--- REQUIRED ACTION ---
Everything in the data below except the pictures must be repeated word for word.

--- STUDY MATERIAL ---
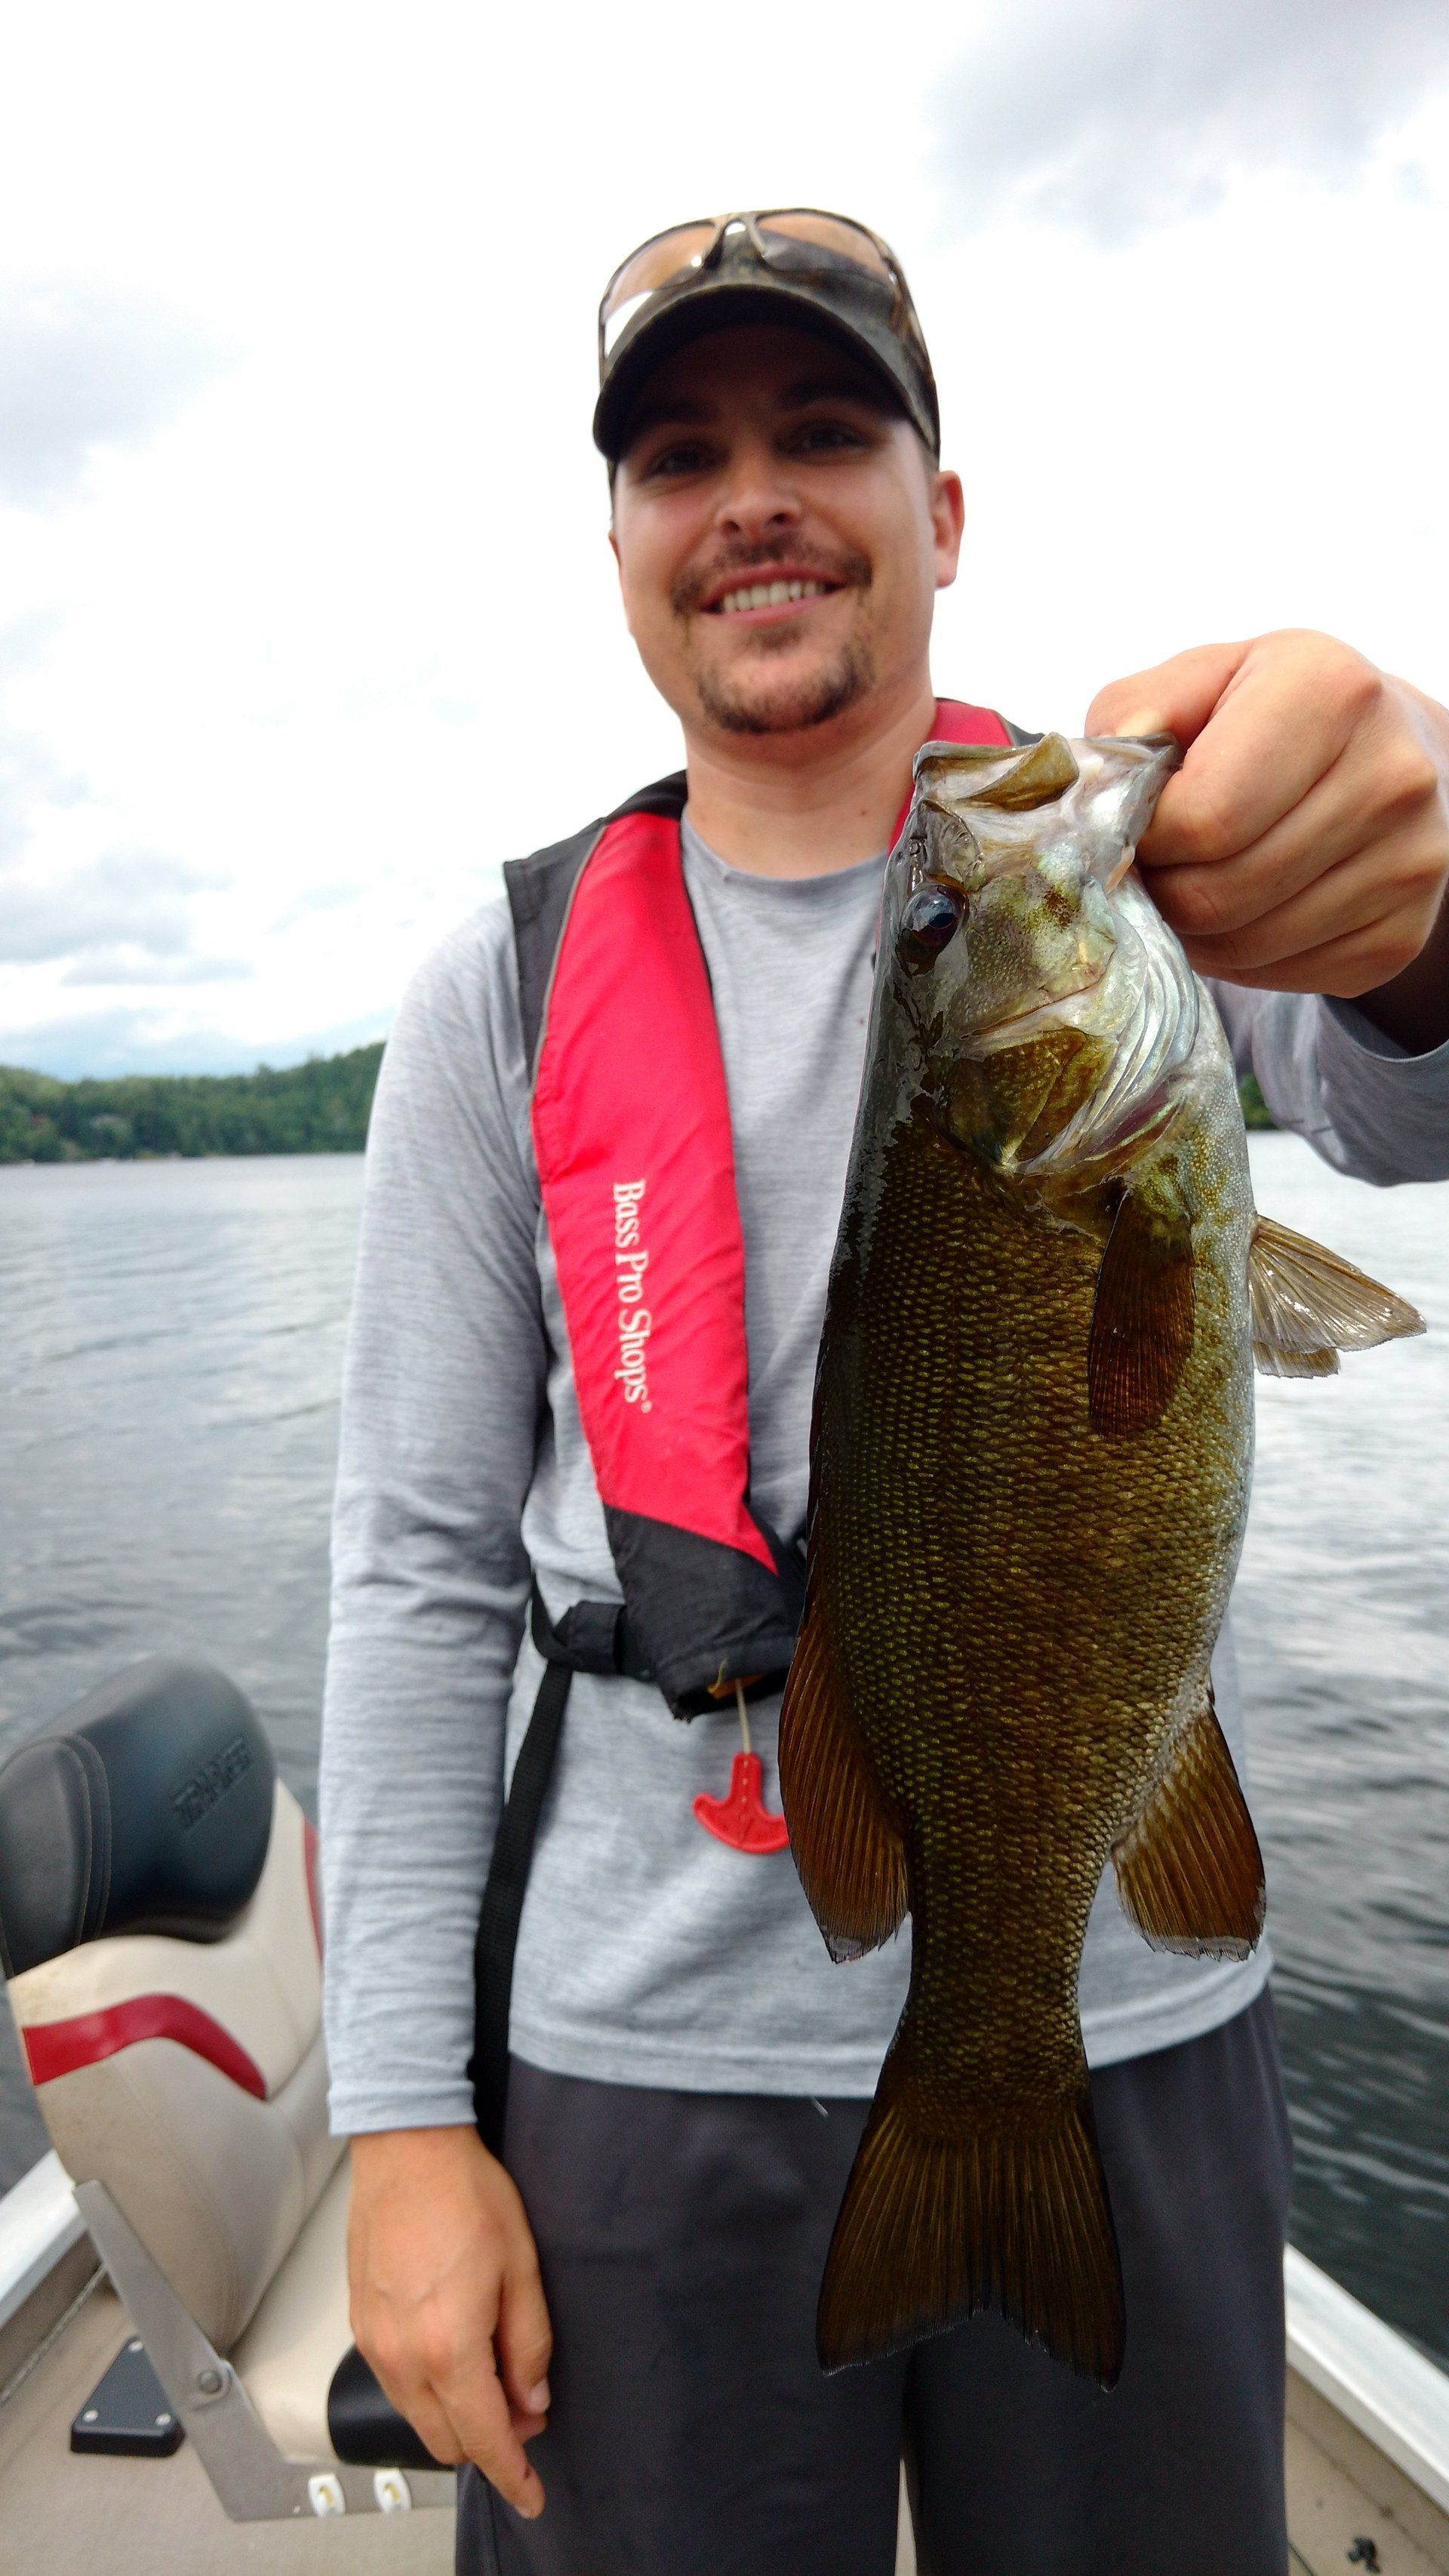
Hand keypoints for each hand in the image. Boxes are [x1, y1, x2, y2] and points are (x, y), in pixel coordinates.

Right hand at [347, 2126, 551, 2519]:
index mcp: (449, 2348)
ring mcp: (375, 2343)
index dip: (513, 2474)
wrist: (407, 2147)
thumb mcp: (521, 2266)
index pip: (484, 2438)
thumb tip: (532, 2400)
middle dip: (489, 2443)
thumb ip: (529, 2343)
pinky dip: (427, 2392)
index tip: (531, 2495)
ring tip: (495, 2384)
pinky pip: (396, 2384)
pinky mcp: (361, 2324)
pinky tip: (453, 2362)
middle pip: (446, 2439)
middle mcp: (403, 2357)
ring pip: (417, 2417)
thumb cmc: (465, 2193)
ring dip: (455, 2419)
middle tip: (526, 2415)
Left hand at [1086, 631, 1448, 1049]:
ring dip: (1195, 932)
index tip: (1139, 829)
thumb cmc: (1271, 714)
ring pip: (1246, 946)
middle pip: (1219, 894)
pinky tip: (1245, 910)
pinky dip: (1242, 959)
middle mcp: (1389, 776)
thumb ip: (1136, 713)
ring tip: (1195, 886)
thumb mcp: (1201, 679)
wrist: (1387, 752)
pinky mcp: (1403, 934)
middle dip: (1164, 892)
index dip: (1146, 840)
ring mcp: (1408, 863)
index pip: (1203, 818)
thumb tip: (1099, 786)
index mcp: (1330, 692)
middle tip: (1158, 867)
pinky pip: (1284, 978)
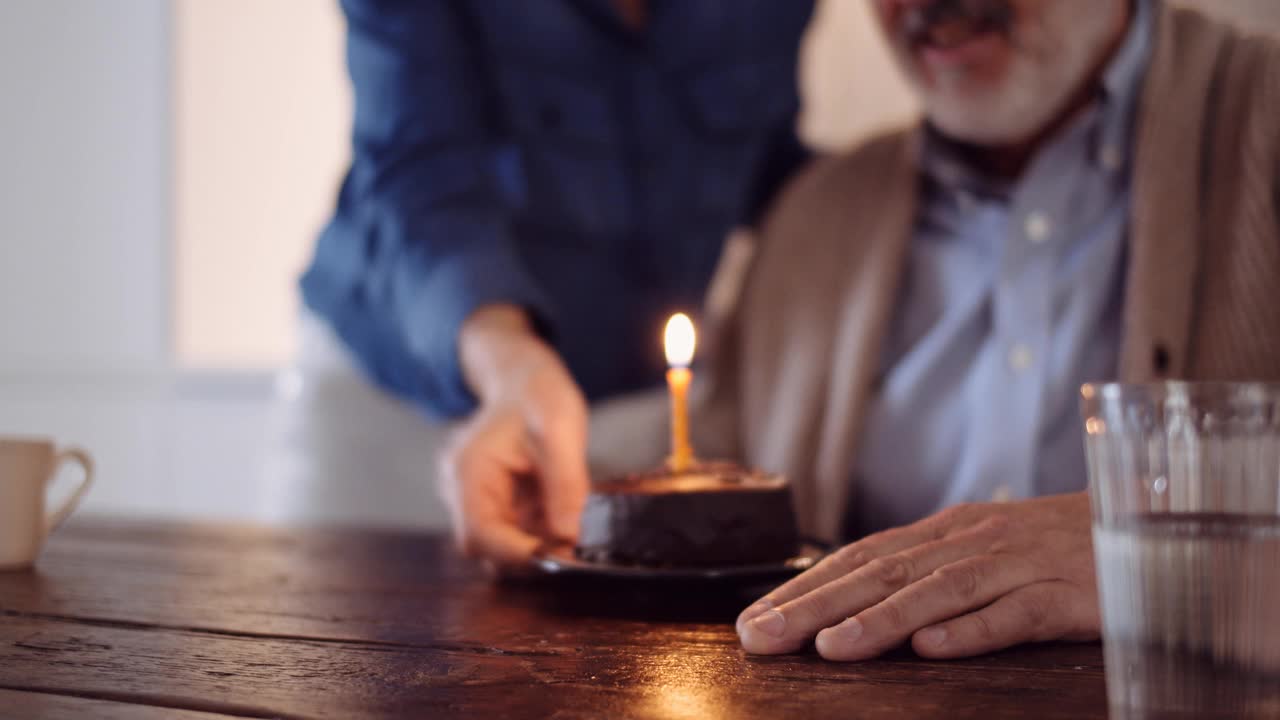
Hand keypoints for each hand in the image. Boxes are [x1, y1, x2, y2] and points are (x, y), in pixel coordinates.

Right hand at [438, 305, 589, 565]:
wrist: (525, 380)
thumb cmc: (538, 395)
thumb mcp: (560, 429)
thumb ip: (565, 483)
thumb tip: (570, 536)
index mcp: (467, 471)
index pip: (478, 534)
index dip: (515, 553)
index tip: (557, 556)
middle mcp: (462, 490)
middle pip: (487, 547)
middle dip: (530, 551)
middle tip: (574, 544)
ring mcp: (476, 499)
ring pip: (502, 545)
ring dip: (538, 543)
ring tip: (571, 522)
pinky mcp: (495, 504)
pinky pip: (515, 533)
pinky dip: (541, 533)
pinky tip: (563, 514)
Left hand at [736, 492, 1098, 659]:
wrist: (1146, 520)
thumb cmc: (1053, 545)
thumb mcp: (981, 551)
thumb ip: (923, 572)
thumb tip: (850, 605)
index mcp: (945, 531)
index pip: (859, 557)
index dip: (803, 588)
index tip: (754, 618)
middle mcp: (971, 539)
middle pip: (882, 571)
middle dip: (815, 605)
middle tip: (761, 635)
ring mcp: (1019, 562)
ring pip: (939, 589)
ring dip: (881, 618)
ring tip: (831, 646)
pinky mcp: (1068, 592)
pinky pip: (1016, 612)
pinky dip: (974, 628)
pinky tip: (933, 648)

--- SOLUTION BELOW ---
Hand keypoints for each hand in the image. Boxes are [x1, y1, x2, y2] and points are (x, y), in pixel coordinates.

Right hand at [347, 2126, 551, 2519]:
index mcp: (449, 2348)
ring mcp: (375, 2343)
index dip: (513, 2474)
wrist: (407, 2147)
thumb mcp: (521, 2266)
index pip: (484, 2438)
thumb tip: (532, 2400)
middle dip: (489, 2443)
thumb ip: (529, 2343)
pinky dip: (427, 2392)
index tip: (531, 2495)
ring tip: (495, 2384)
pinky pip: (396, 2384)
pinky mcp: (361, 2324)
pinky tip: (453, 2362)
middle pip: (446, 2439)
middle mcp: (403, 2357)
ring pip: (417, 2417)
thumb cmc: (465, 2193)
ring dip: (455, 2419)
middle tip: (526, 2415)
Left hand at [1086, 631, 1448, 1049]:
ring dip: (1195, 932)
index tip: (1139, 829)
thumb cmc: (1271, 714)
ring pip: (1246, 946)
middle pip: (1219, 894)
pinky tip: (1245, 910)
pinky dip: (1242, 959)
middle mcp: (1389, 776)
thumb ip: (1136, 713)
ring tip: (1195, 886)
thumb mcp: (1201, 679)
wrist: (1387, 752)
pinky mcp: (1403, 934)
middle dip: (1164, 892)
index dip: (1146, 840)
ring mcp: (1408, 863)
index pip: (1203, 818)
thumb tip: (1099, 786)
index mcp: (1330, 692)
middle tip: (1158, 867)
pinky pip: (1284, 978)
Hand keypoints for each hand in the image. Boxes are [x1, y1, x2, y2] and points are (x, y), in pixel coordinates.

Right hand at [438, 305, 589, 565]:
wrist: (525, 380)
thumb cmc: (538, 395)
thumb mcp: (560, 429)
thumb ip: (565, 483)
thumb tip: (570, 536)
index mcp: (467, 471)
index pip: (478, 534)
index dip: (515, 553)
index tip: (557, 556)
middle mcp: (462, 490)
middle pip: (487, 547)
middle dip: (530, 551)
middle tip: (574, 544)
ring mcp: (476, 499)
ring pip: (502, 545)
ring dip: (538, 543)
ring tip: (571, 522)
pinky mcp: (495, 504)
pinky pip: (515, 533)
pinky dip: (541, 533)
pinky tip: (563, 514)
Left hand at [736, 492, 1098, 659]:
wrist: (1146, 520)
thumb cmc: (1053, 545)
thumb mcp: (981, 551)
thumb ip: (923, 572)
thumb tip: (850, 605)
index mcp: (945, 531)
index pip: (859, 557)
index dip: (803, 588)
index tip: (754, 618)
middle mcp: (971, 539)
middle pip: (882, 571)
middle dip: (815, 605)
middle tip: (761, 635)
ring mcp: (1019, 562)
ring pip: (939, 589)
ring dip: (881, 618)
ring tip: (831, 646)
pinky mcp: (1068, 592)
pinky pip: (1016, 612)
pinky dip: (974, 628)
pinky tip: (933, 648)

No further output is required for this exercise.